Before I place a bid on e-bay I google the product I'm looking for.  I'll check prices and reviews.  

When using household items such as funnels and such, so not reuse them in the kitchen, no matter how clean you think they are.  Once taken, they become yours.

Best of Luck 
and
Best to All,
AltLars


----------



## ksmattfish

puckhed33 said:
			
		

> I would like to start up a decent B&W darkroom on a budget.  Are there any good kits out there that anyone could recommend?



There are ready to go BW darkroom kits out there, but they are usually made up of the very cheapest, most basic equipment.  For the same price (or even cheaper), I'm sure you could put together your own BW darkroom on Ebay, or other used markets, and the equipment will be of much higher quality and ability.

One thing I'd recommend is that since all enlargers are going cheap these days, get one that will do medium format film as well as 35mm.  They are just as cheap as the 35mm only enlargers on the used markets these days.  If you never try medium format, well then, you have a nice, sturdy enlarger that will make really big prints from 35mm.  But if you do decide to try out medium format film, then you are pretty much ready to go; you'll just need the right enlarging lens.


----------



## ksmattfish

Hey Torus34, you need to get writing those articles on the BW darkroom, so this guy know what he needs!  

Until then, here's a link to an old post with a BW darkroom supply list...

http://www.thephotoforum.com/forum/showthread.php?t=31053


----------



## Torus34

The darkroom articles are being added at a pace of 1/mo.  Two are posted, two are 'in the can' [Film development and contact printing], and I'm working on the one covering enlarging.  There's also a set of enlarger exposure correction tables based on the distance from easel surface to film holder.  I hope to also add one on a simple system of scene-to-print control aimed at the photographer who isn't willing to devote one roll to one scene.  I may also write one on exposure meters and metering.


----------



## ksmattfish

I'm just teasing you, Torus, I know it's time consuming work.

One thing that's very handy in the darkroom is a book about the darkroom.  My 2 favorite BW film darkroom/photography books are by Henry Horenstein, and are titled "Black and White Photography:  A Basic Manual", and "Beyond Basic Photography:  A Technical Manual".  These are well written, and easy to read, and are basically Photography 101 and 102 classes in book form.  They are under $20 new, but I see them all the time in used bookstores for $5 or $6 each.


----------



## puckhed33

Thanx for all the info guys.
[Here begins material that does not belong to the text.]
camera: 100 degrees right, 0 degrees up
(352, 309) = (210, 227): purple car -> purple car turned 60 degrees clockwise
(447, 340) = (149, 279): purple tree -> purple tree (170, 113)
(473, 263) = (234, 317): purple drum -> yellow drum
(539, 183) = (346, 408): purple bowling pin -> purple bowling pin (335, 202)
I was a member of these forums a while back but had a hiatus. Once I was able to get back to photography I knew I had to come back here. Everyone on these forums is so helpful, especialy to noobs like me.


----------



## Torus34

Photography is such a vast field that in some areas, we're all newbees.


----------



## Digital Matt

You might find a complete "kit" on ebay.  Look for enlargers, and you'll see that a lot of times people will sell the enlarger with timer, filters, easel, trays, and even dev tanks, for next to nothing.


----------



## ksmattfish

Digital Matt said:
			
		

> You might find a complete "kit" on ebay.  Look for enlargers, and you'll see that a lot of times people will sell the enlarger with timer, filters, easel, trays, and even dev tanks, for next to nothing.
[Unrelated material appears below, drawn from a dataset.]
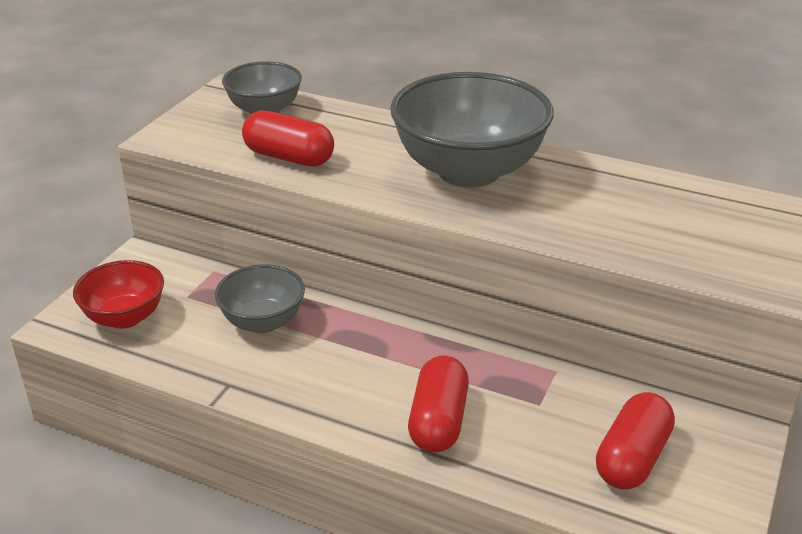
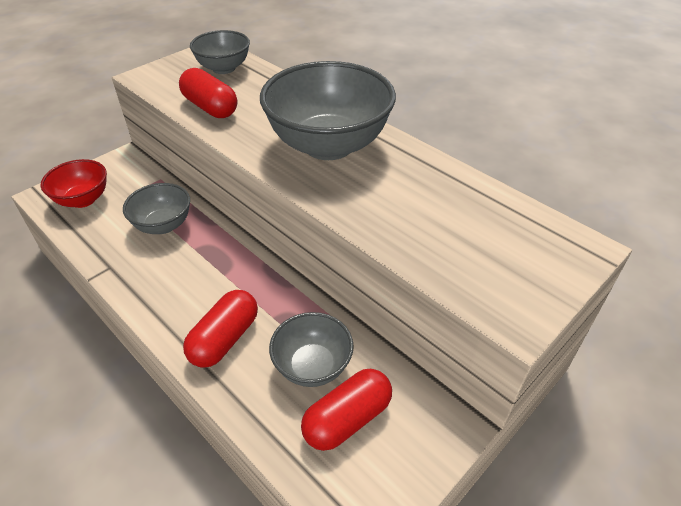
camera: 20 degrees right, 10 degrees up
(559, 420) = (312, 366): none -> grey bowl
And check your local resources too.  Some newspapers will post "want to buy" ads for free, or next to free.  If you get the word out that you are looking for darkroom gear someone may be willing to give it to you just to get their closet space back.  Darkroom gear is so cheap on Ebay that for many people it's not worth the trouble trying to sell it on Ebay (besides, shipping charges for an enlarger are a lot).  Three or four times a year someone approaches me trying to sell their BW darkroom.  When I say I'm not interested (I already have more than I need), they often offer it for free.  They just want to get rid of it.


----------



## Digital Matt

Good point Matt.

Check out craigslist.com


----------



## terri

ksmattfish said:
			
		

> Hey Torus34, you need to get writing those articles on the BW darkroom, so this guy know what he needs!
> 
> Until then, here's a link to an old post with a BW darkroom supply list...
> 
> http://www.thephotoforum.com/forum/showthread.php?t=31053


You can _always_ scold the editor before the writer around here. :mrgreen: (even though I totally know you're teasing).  Jim has been ahead of schedule! It is I who insist on publishing this series in monthly installments. 
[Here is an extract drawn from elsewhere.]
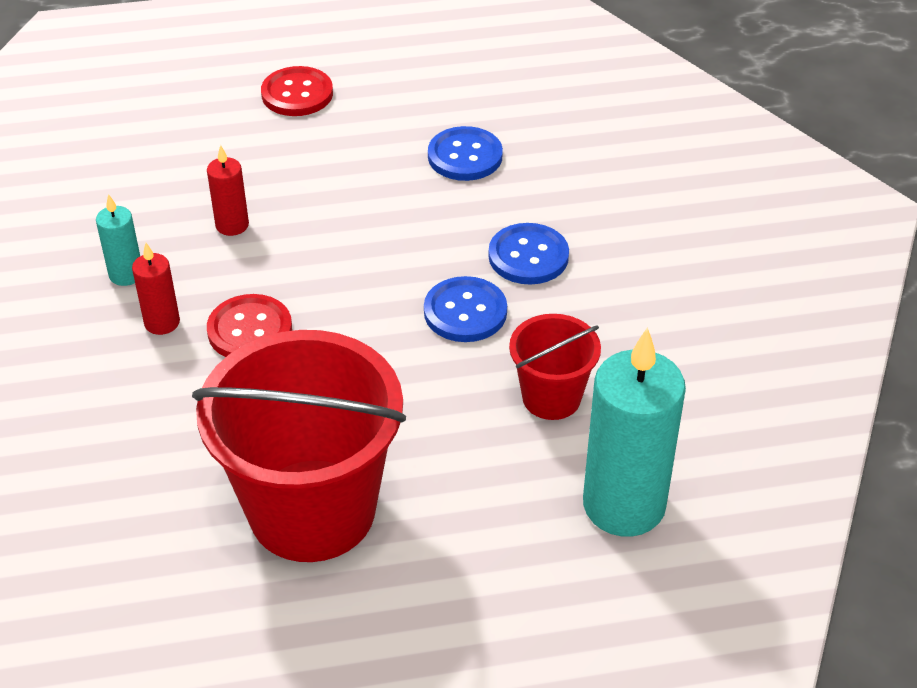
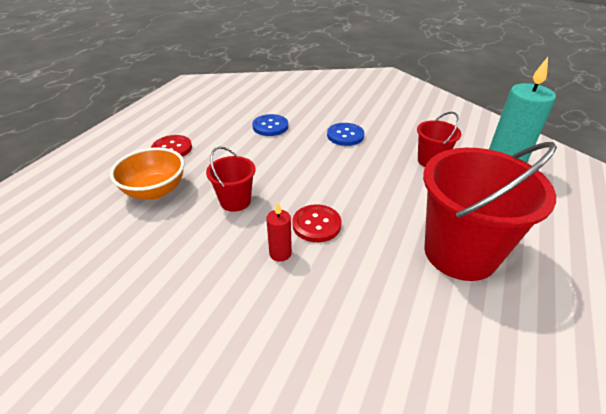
camera: 55 degrees left, 5 degrees down
(126, 274) = (228, 252): turquoise candle -> none
(189, 139) = (155, 190): none -> orange bowl
(232, 225) = (235, 201): red candle -> red bucket
(465, 312) = (363, 161): blue button -> none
We could always use *cough* _other_ articles, though....say on *cough* medium format.... :sillysmi:


sorry.....had to. :razz:


----------



## puckhed33

I just scored an omega b600 enlarger for free. I know I should not look a gift horse in the mouth but does anyone have an opinion on this enlarger? Good or bad? It seems to be in good shape minus a safety filter.


----------



## ksmattfish

puckhed33 said:
			
		

> I just scored an omega b600 enlarger for free. I know I should not look a gift horse in the mouth but does anyone have an opinion on this enlarger?



It's an entry level 35mm and 6x6 enlarger.  Omega makes good enlargers.  This will definately get you going.


----------